The subject of your question seems to be related to mechanics of materials, specifically the concepts of stress, strain, and the modulus of elasticity. Let's go through your answers and verify if they are correct.

a) To calculate the tensile stress in the bar, you need to divide the applied tensile load by the cross-sectional area of the bar. The formula for stress is:

Stress = Force / Area

Given that the applied force is 6 kN (or 6000 N) and the cross-sectional area is 15 mm^2 (or 0.000015 m^2), we can calculate the stress as follows:

Stress = 6000 N / 0.000015 m^2 = 400 MN/m^2

Your answer of 400 MN/m^2 is correct.

b) To calculate the strain on the rod, you need to divide the elongation (change in length) by the original length of the bar. The formula for strain is:

Strain = ΔL / L

Given that the elongation is 3 mm (or 0.003 m) and the original length is 800 mm (or 0.8 m), we can calculate the strain as follows:

Strain = 0.003 m / 0.8 m = 0.00375 or 0.375%

Your answer of 0.00375 or 0.375% is correct.

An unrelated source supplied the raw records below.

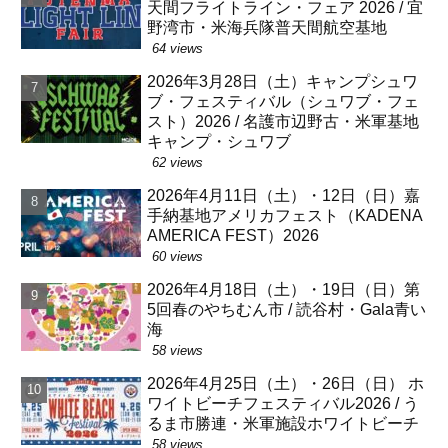
天間フライトライン・フェア 2026 / 宜
野湾市・米海兵隊普天間航空基地
64 views
2026年3月28日（土）キャンプシュワ
ブ・フェスティバル（シュワブ・フェ
スト）2026 / 名護市辺野古・米軍基地
キャンプ・シュワブ
62 views
2026年4月11日（土）・12日（日）嘉
手納基地アメリカフェスト（KADENA
AMERICA FEST）2026
60 views
2026年4月18日（土）・19日（日）第
5回春のやちむん市 / 読谷村・Gala青い
海
58 views
2026年4月25日（土）・26日（日） ホ
ワイトビーチフェスティバル2026 / う
るま市勝連・米軍施設ホワイトビーチ
58 views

c) To calculate the modulus of elasticity (also known as Young's modulus), you need to divide the stress by the strain. The formula for modulus of elasticity is:

Modulus of Elasticity = Stress / Strain

Given that the stress is 400 MN/m^2 and the strain is 0.00375, we can calculate the modulus of elasticity as follows:

Modulus of Elasticity = 400 MN/m^2 / 0.00375 = 106.67 GN/m^2

Your answer of 106.67 GN/m^2 is correct.

Overall, your answers are correct. Good job!